Often when we are hurting, we find ourselves reaching past the healing we need toward means of comfort and distraction. It’s easier to distract from pain than feel it, and that distraction can move swiftly toward indulgence that becomes something more. Walking a path of distracting instead of feeling and indulging instead of healing, is a treacherous journey that often leaves you feeling worse after every redirection.
So where do you go from here? When your impulse is to distract or indulge, how do you make choices that look or feel better for your wellbeing? Is self-care the way forward or self-nurturance? Will it require more pain for you to make a different choice?
What does it mean to nurture yourself?
To nurture yourself does not mean to make yourself comfortable. In fact, it often means the opposite. Nurturing is a way of caring for ourselves in the challenging moments as much as the ones that come easy. We nurture ourselves in the moments we are afraid and push through; we nurture ourselves when we pursue something that we aren’t sure we will succeed at. We nurture ourselves especially beautifully when we allow ourselves to sit in emotions that are messy or situations that are uncertain.
Nurturing is the act of giving the whole self holistic care. Much like parenting is to a child, nurturing yourself is the persistent and compassionate belief in your ability to overcome.
Self-care vs Self-nurture
The much-lauded practice of self-care is everywhere in one form or another. That bath? Self-care. A pedicure? Definitely self-care. Yes, read that book, watch that show, indulge in that chocolate- it’s self-care, after all. But self-care is so much more than we are often shown. It is not all easy, and it’s certainly not the indulgent picture painted so often in media. Self-care can be difficult, rigorous work. The acts of care that help us move forward and progress in the world—like rising to a challenge—is self-care just as much as taking a shower often enough to feel clean and productive.
Self-care is the verb to the self-nurture’s noun. Care is what we do, and nurturing is how we frame our thoughts about it. We nurture our thoughts, our needs and our worth. We care for them too, but first, we must nurture them into the certainty that they are valid and deserve to take up space. Though we need self-care to self-nurture, we must learn to nurture before we can offer ourselves true care.
Are you prone to self-indulgence?
Ah, indulgence. To sink into the wanting instead of the needing, and allow yourself to truly know decadence. It’s something special to be able to appreciate the finer things in your world- from small brief delicacies to extravagant ones.
When indulgence becomes a form of coping instead of confronting, it becomes a substitute for nurture and care. Emotional pain may be difficult or confusing to feel. Often, it’s not clear what we’re meant to do with those feelings, and as society sweeps the messy things under the rug, we may want to as well. Indulgence can be something benign like an extra show, an extra scoop, or an extra hour- or it can seep into substances or habits that can become dangerous. Indulgence may become addiction if it’s not curtailed when it moves past an occasional treat into a daily habit.
Re-writing your healing
Stepping into the uncomfortable spaces to shape the way you nurture yourself can be difficult, but you are more than capable. Spend some time with yourself, considering the ways you approach your inner child. Give yourself the space to think about what would feel best in a variety of situations or emotional experiences.

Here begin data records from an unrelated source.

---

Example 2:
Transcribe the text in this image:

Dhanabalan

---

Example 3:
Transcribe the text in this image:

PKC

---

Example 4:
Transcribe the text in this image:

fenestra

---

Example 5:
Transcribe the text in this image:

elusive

What would feel best when you’re afraid? When you’re angry? How can you celebrate your wins? Where do you look for clarity when you’re confused?

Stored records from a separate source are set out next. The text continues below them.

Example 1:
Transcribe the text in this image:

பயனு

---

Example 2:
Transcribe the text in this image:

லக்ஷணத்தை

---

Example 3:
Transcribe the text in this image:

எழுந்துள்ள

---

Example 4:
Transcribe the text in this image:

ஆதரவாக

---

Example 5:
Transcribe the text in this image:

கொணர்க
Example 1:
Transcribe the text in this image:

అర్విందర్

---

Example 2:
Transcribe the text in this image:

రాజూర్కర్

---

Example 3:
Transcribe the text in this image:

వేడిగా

Focus on these feelings and the authentic places you react and then apply them. Listen to your intuition for what you need, and move toward the nurturing habits that will allow you to give yourself those things.
Ways to shape your nurturing
The hows of nurturing yourself are always going to be highly specific. Just like your fingerprint and your self-care, it’s entirely unique to you. Shaping the nurturance you offer yourself is a delicate dance of identifying the unconscious needs that drive your emotions and sitting with them long enough to hear what they’re really saying.

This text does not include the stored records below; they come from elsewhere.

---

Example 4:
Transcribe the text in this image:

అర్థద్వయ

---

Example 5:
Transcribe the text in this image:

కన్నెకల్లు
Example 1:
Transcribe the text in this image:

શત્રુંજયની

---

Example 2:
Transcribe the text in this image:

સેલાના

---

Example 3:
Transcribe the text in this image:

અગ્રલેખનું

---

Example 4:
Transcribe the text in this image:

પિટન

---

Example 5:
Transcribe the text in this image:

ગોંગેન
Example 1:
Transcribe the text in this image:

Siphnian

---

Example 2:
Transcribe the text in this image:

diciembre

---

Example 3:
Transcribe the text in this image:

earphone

You can shape your nurturing through:
- Meditation
- Journaling
- Inner-child care
- Affirmations
- Moving your body
- Practice radical honesty
This list is by no means exhaustive, but it never could be. You are so beautifully unique that the chances for nurturing yourself will bend and extend as often as you do. No matter where you are on your healing or recovery journey, it is never too late to learn to nurture yourself, and we’re always here to help.